Let’s hope he has something more in mind, something more fundamental: a debate about public investment and sustainable growth. For structuralists, the size of the federal debt itself is irrelevant. Debt has to be considered in proportion to the economy as a whole. According to government projections, the national debt will exceed half the nation’s gross domestic product by the end of this year — not including the stimulus package. That’s certainly high, but not close to a record. The debt was far more than 100 percent of GDP at the end of World War II. That mammoth debt, not incidentally, put Americans back to work, financed industrial production, underwrote a new generation of science and technology and created a wave of demand for consumer goods when the war ended. In short, it got the economy on a new and faster track, thereby allowing the United States to pay down the debt and ushering the country into a new era of widely shared prosperity.
Even a high ratio of debt to GDP isn’t especially worrisome if much of that debt comes from investments that put the economy on a path toward solid growth. One recent study from Columbia Teachers College, for example, shows that cutting high school dropout rates in half would generate $45 billion in new tax revenues and savings on expenses such as welfare and incarceration.
We cannot assume, however, that gains from these sorts of public investments will grow the economy enough to reduce the relative size of future debt. We must consider the tax code’s structure as well. Should marginal taxes be raised on the most affluent? That could help finance what must be done to put the economy on a sustainable growth path.

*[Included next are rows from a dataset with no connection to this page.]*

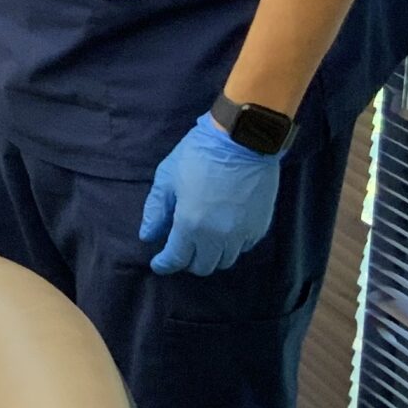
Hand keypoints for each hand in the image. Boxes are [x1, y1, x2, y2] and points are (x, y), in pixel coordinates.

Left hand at [137, 113, 283, 275]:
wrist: (242, 140)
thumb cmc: (199, 155)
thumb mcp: (167, 178)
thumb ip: (156, 211)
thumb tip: (148, 236)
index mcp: (190, 224)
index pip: (176, 259)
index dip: (164, 264)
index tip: (158, 263)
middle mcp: (218, 236)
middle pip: (203, 267)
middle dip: (188, 261)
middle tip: (181, 248)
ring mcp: (242, 233)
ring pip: (225, 261)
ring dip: (211, 255)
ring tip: (202, 241)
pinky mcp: (260, 226)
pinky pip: (243, 247)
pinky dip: (232, 245)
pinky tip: (224, 231)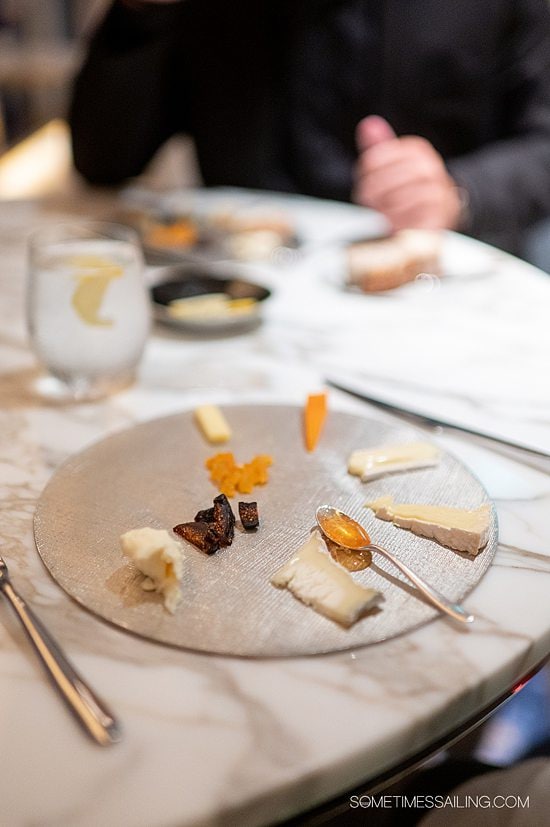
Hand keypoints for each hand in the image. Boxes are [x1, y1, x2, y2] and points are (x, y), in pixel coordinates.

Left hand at [354, 116, 462, 230]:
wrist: (443, 211)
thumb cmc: (411, 190)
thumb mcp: (394, 166)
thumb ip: (379, 148)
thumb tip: (368, 124)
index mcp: (416, 150)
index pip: (374, 158)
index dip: (363, 174)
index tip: (365, 183)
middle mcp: (429, 167)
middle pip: (381, 180)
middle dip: (370, 194)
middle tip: (370, 201)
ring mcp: (437, 190)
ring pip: (393, 199)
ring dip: (383, 209)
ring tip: (385, 212)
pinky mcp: (439, 213)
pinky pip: (407, 216)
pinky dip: (397, 221)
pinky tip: (396, 222)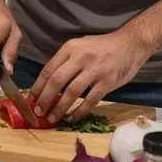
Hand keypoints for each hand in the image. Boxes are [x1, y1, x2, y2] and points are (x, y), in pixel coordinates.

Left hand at [29, 29, 150, 123]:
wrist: (130, 44)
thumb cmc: (102, 46)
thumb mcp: (80, 46)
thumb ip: (66, 60)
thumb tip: (49, 81)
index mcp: (70, 48)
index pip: (49, 69)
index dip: (38, 86)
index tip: (31, 98)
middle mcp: (80, 58)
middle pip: (57, 81)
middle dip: (45, 98)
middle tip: (38, 111)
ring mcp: (95, 70)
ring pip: (72, 92)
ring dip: (60, 107)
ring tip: (52, 118)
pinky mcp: (107, 82)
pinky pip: (90, 100)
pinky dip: (79, 111)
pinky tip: (72, 117)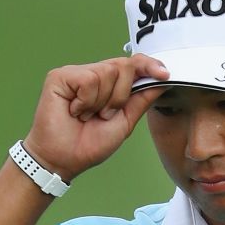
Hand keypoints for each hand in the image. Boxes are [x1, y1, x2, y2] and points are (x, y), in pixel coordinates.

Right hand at [23, 54, 169, 181]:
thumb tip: (162, 81)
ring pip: (107, 72)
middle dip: (121, 96)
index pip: (133, 64)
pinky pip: (88, 79)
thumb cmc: (88, 145)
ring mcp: (76, 74)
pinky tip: (74, 110)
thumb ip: (142, 100)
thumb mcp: (124, 122)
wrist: (63, 160)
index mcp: (108, 85)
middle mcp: (93, 75)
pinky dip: (86, 101)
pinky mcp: (60, 76)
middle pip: (124, 66)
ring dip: (101, 102)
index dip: (148, 65)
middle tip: (104, 115)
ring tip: (86, 115)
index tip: (164, 73)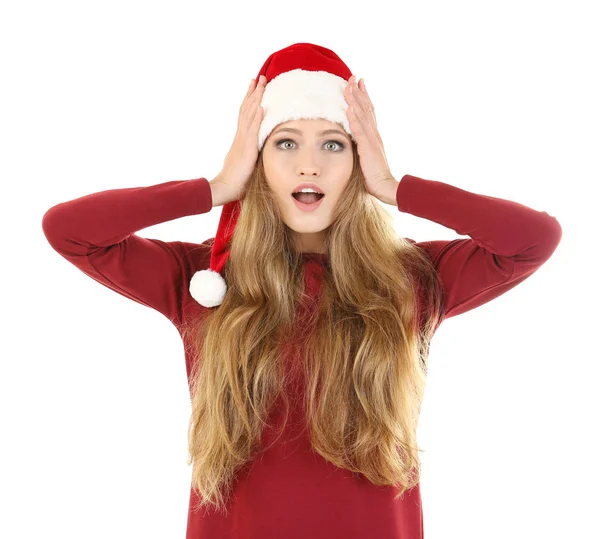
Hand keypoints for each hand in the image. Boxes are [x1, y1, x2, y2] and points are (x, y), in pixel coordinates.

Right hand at [213, 75, 265, 205]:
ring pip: (249, 115)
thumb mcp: (246, 164)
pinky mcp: (246, 149)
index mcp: (241, 139)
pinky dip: (256, 118)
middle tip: (260, 77)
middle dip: (254, 92)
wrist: (224, 188)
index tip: (256, 87)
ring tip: (262, 84)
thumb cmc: (235, 181)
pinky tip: (261, 107)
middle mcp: (241, 136)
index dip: (250, 100)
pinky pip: (252, 131)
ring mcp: (243, 141)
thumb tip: (260, 154)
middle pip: (247, 109)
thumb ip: (252, 156)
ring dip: (256, 98)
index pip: (246, 115)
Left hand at [344, 76, 395, 199]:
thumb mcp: (368, 158)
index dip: (363, 97)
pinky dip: (354, 118)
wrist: (386, 186)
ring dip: (355, 100)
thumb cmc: (375, 176)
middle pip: (366, 108)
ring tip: (348, 86)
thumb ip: (363, 147)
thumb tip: (356, 142)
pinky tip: (349, 107)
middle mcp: (374, 134)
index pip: (368, 112)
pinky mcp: (368, 148)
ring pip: (362, 115)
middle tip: (353, 77)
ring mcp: (372, 140)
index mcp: (374, 136)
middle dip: (359, 92)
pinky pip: (360, 130)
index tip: (358, 84)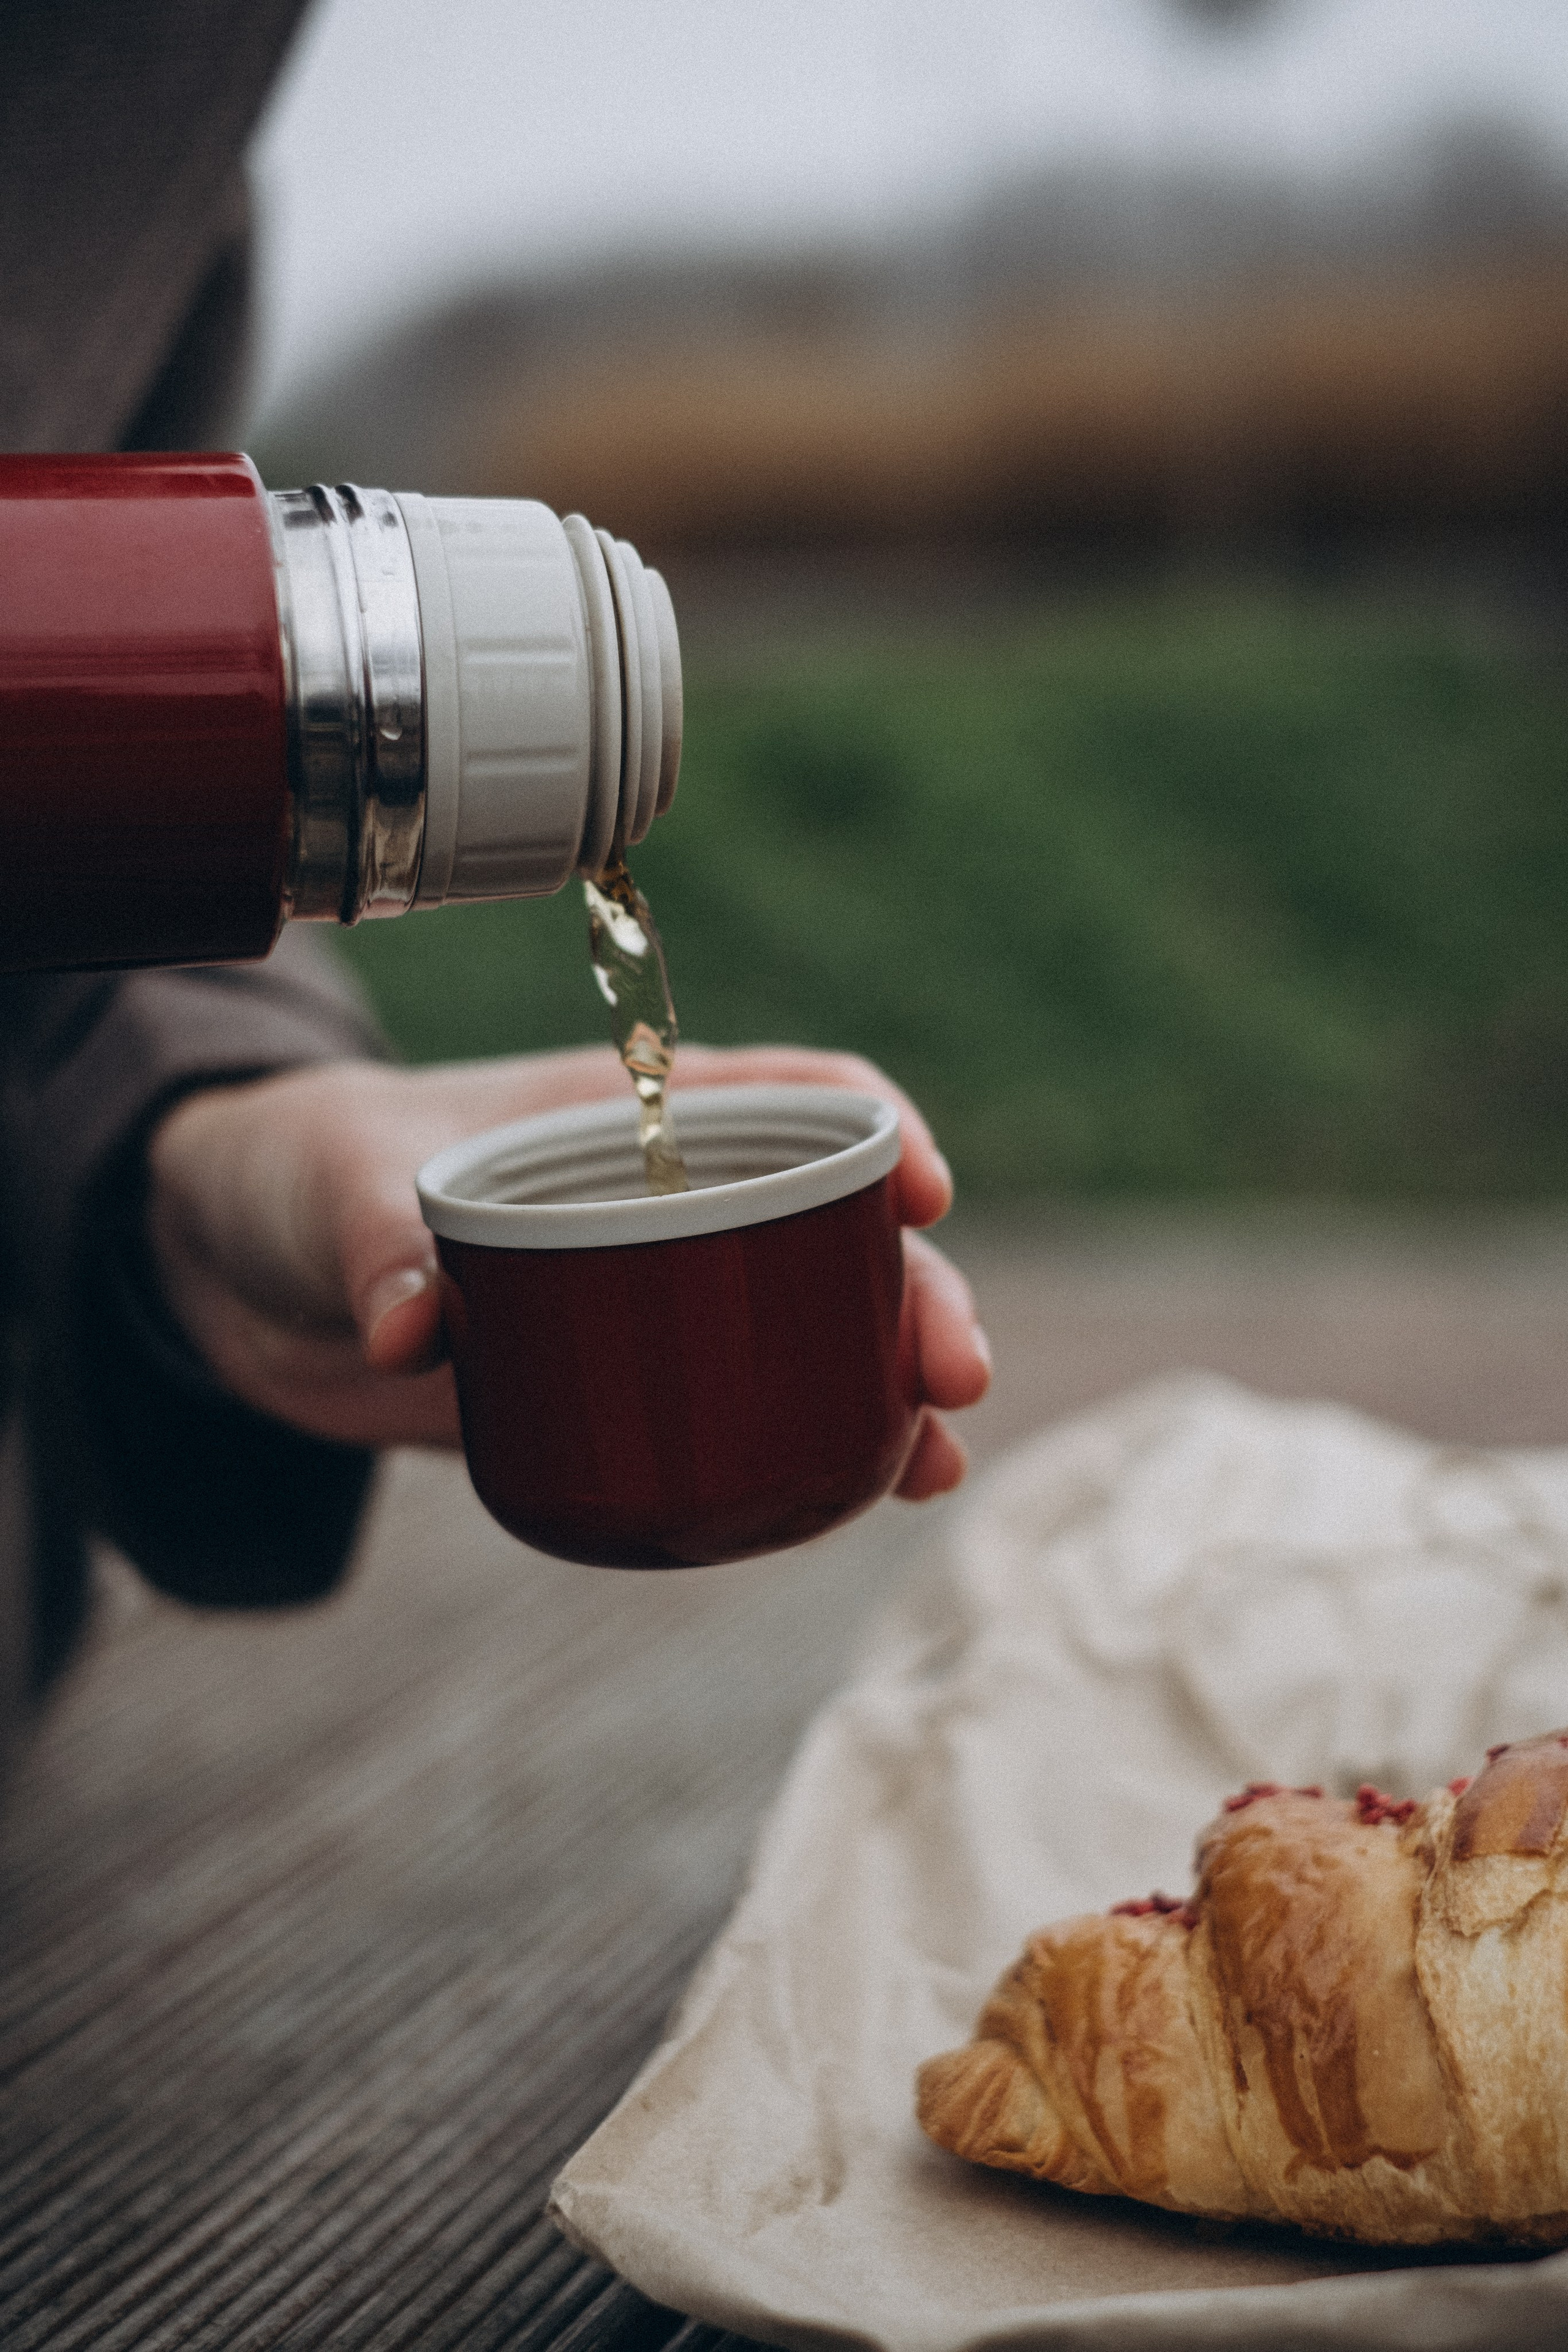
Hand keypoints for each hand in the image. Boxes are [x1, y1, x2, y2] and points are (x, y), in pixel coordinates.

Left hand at [146, 1043, 991, 1495]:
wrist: (239, 1271)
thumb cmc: (303, 1174)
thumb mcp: (333, 1185)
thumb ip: (373, 1242)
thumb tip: (416, 1332)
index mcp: (626, 1112)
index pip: (790, 1095)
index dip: (873, 1128)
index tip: (922, 1186)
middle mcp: (667, 1201)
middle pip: (830, 1229)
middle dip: (912, 1290)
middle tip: (953, 1368)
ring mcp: (654, 1301)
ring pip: (809, 1327)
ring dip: (886, 1386)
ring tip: (936, 1456)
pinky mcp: (619, 1389)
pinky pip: (739, 1411)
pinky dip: (810, 1448)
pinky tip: (866, 1495)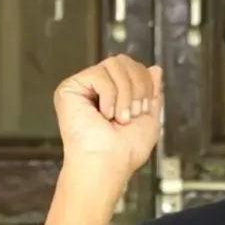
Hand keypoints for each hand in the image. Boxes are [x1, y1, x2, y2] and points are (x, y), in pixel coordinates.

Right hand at [53, 55, 161, 181]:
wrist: (109, 163)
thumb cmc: (127, 149)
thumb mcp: (150, 117)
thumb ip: (152, 91)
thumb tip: (156, 68)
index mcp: (115, 92)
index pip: (134, 67)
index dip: (145, 83)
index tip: (143, 109)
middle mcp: (97, 87)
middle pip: (124, 61)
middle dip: (137, 87)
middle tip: (132, 114)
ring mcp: (83, 86)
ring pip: (114, 64)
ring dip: (125, 94)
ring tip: (119, 117)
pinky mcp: (69, 89)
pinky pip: (99, 74)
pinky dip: (109, 96)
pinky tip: (104, 114)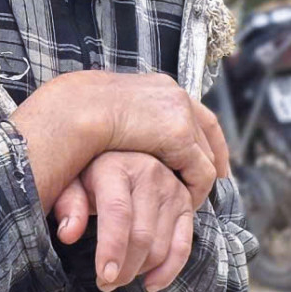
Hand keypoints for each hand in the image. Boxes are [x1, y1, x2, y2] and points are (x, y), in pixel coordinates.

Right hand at [12, 71, 229, 211]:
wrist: (76, 109)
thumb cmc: (79, 115)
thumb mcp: (111, 116)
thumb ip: (128, 124)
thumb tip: (130, 133)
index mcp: (161, 87)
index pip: (197, 110)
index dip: (208, 137)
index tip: (214, 157)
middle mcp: (176, 96)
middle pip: (208, 131)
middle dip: (214, 157)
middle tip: (213, 180)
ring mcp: (181, 114)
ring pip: (207, 155)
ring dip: (201, 179)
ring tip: (191, 200)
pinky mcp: (180, 137)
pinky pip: (201, 172)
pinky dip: (197, 190)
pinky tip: (184, 204)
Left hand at [52, 152, 196, 291]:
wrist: (124, 154)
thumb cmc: (92, 173)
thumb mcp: (72, 182)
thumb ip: (69, 204)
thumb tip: (68, 234)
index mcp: (116, 166)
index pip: (118, 212)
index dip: (112, 248)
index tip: (104, 277)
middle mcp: (150, 174)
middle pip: (142, 234)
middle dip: (124, 269)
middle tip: (105, 284)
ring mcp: (172, 189)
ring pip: (161, 245)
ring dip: (140, 272)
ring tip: (119, 279)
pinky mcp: (186, 204)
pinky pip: (183, 246)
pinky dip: (169, 270)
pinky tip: (150, 284)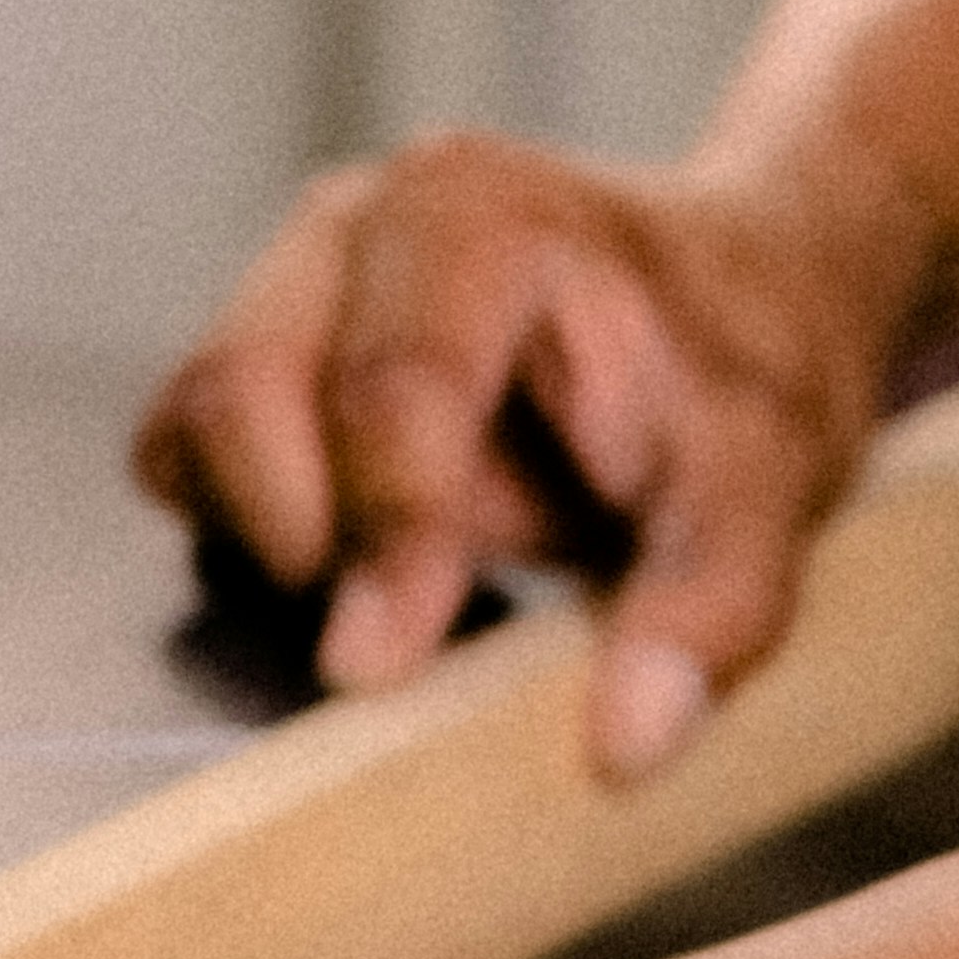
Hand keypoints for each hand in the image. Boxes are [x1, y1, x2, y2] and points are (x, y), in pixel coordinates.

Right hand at [134, 128, 931, 776]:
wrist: (734, 296)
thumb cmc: (741, 377)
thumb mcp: (771, 487)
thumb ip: (707, 608)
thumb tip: (625, 741)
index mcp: (483, 216)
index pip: (393, 385)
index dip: (383, 537)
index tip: (378, 670)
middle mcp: (360, 221)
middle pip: (243, 391)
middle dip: (306, 540)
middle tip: (402, 643)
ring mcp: (294, 275)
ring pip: (196, 427)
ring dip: (282, 539)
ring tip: (423, 579)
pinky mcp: (258, 344)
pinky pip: (187, 456)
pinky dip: (251, 533)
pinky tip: (375, 558)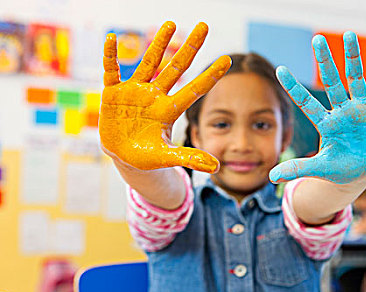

But I don’t think that our new president should wade into this debate right away. He has his hands full. He needs to implement the stimulus package and reverse the downturn. Bill Clinton had to choose sides almost right away — and had little choice but to cave in to the cyclists and forfeit most of his long-term economic agenda. The severity of the current crisis gives Obama more time.
But he will need to open the larger debate sooner rather than later. This downturn is revealing the U.S. economy’s underlying flaws. Once the business cycle turns up, the public and its representatives may be less inclined to tackle the things that truly drag us down. Clinton was, after all, reelected in 1996 on the wave of a cyclical upturn in the economy. But the structural problems that he failed to address — widening inequality, sagging median incomes, a broken health-care system, crumbling infrastructure and global warming — are that much larger now, making the current crisis all the worse.
Robert B. Reich is Professor of Public Policy at the Goldman School of Public Policy at the University of California at Berkeley. He has served in three national administrations, most recently as secretary of labor under President Bill Clinton. He has written eleven books (including his most recent, Supercapitalism, which is now out in paperback). Mr. Reich is co-founding editor of The American Prospect magazine. His weekly commentaries on public radio’s “Marketplace” are heard by nearly five million people. This entry appeared on his blog.